**Prompt**
For the material below, state how many lines have the word "Flex" in them, with no other words.

____

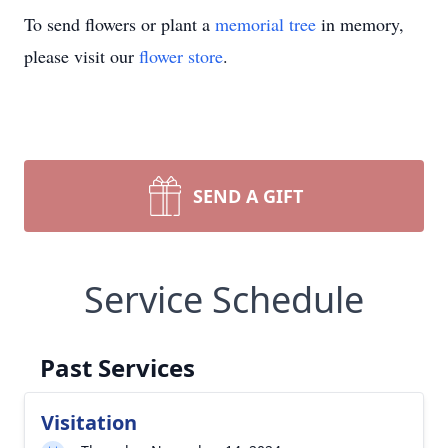
To send flowers or plant a
memorial tree
in memory,
please visit our
flower store
.
SEND A GIFT
Service Schedule
Past Services
Visitation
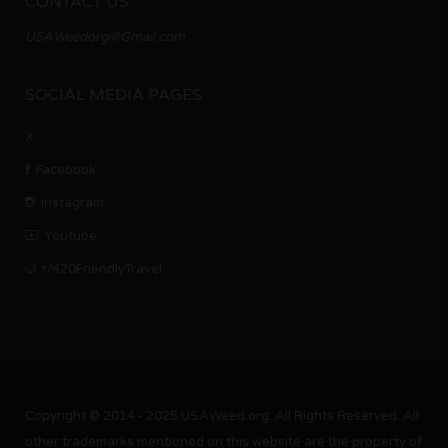
CONTACT US
USAWeedorg@Gmail.com
SOCIAL MEDIA PAGES
X
Facebook
Instagram
Youtube
r/420FriendlyTravel
Copyright © 2014 - 2025 USAWeed.org. All Rights Reserved. All
other trademarks mentioned on this website are the property of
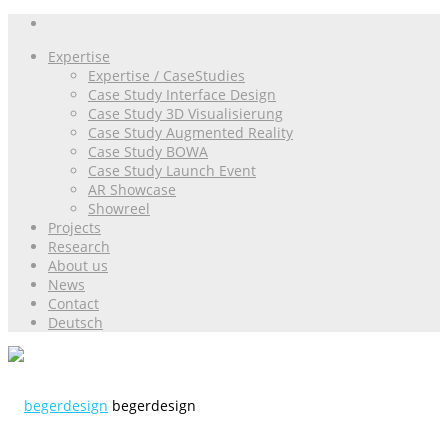
Expertise
Expertise / CaseStudies
Case Study Interface Design
Case Study 3D Visualisierung
Case Study Augmented Reality
Case Study BOWA
Case Study Launch Event
AR Showcase
Showreel
Projects
Research
About us
News
Contact
Deutsch
begerdesign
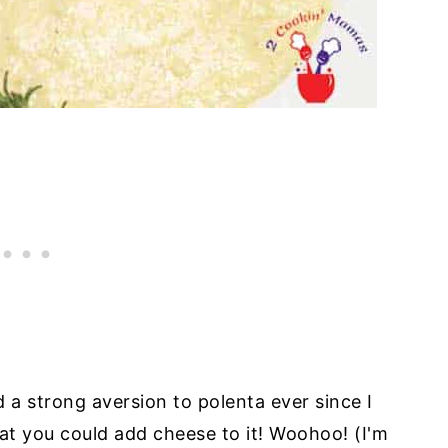
d a strong aversion to polenta ever since I
hat you could add cheese to it! Woohoo! (I'm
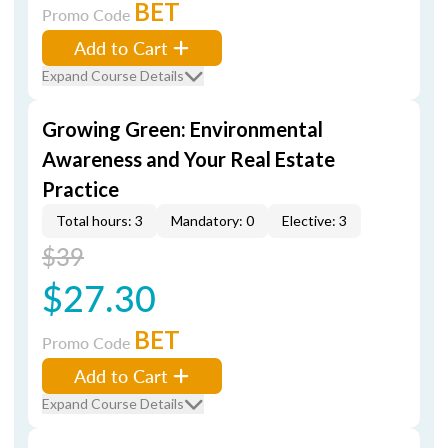
BET
Promo Code
Add to Cart
Expand Course Details
Growing Green: Environmental
Awareness and Your Real Estate
Practice
Total hours: 3
Mandatory: 0
Elective: 3
$39
$27.30
BET
Promo Code
Add to Cart
Expand Course Details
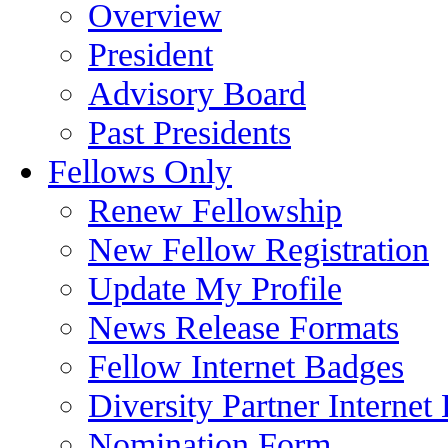
Overview
President
Advisory Board
Past Presidents
Fellows Only
Renew Fellowship
New Fellow Registration
Update My Profile
News Release Formats
Fellow Internet Badges
Diversity Partner Internet
Nomination Form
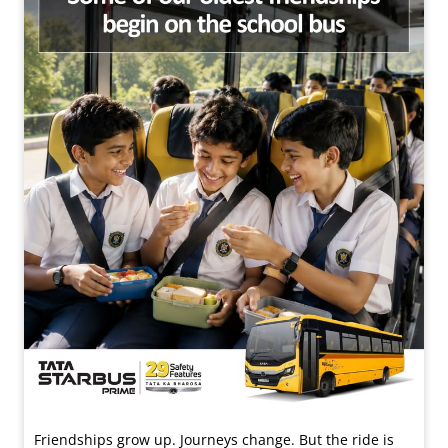
Friendships grow up. Journeys change. ​But the ride is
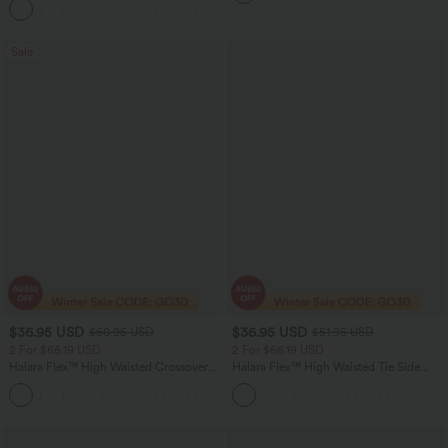
Joggers with Pockets-UPF40+
Sale
$36.95 USD
$36.95 USD
$60.95 USD
$51.95 USD
2 For $66.19 USD
2 For $66.19 USD
Halara Flex™ High Waisted Crossover
Halara Flex™ High Waisted Tie Side
Pocket Washed Flare Casual Jeans
Wide Leg Work Pants
+1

____

**Result**
2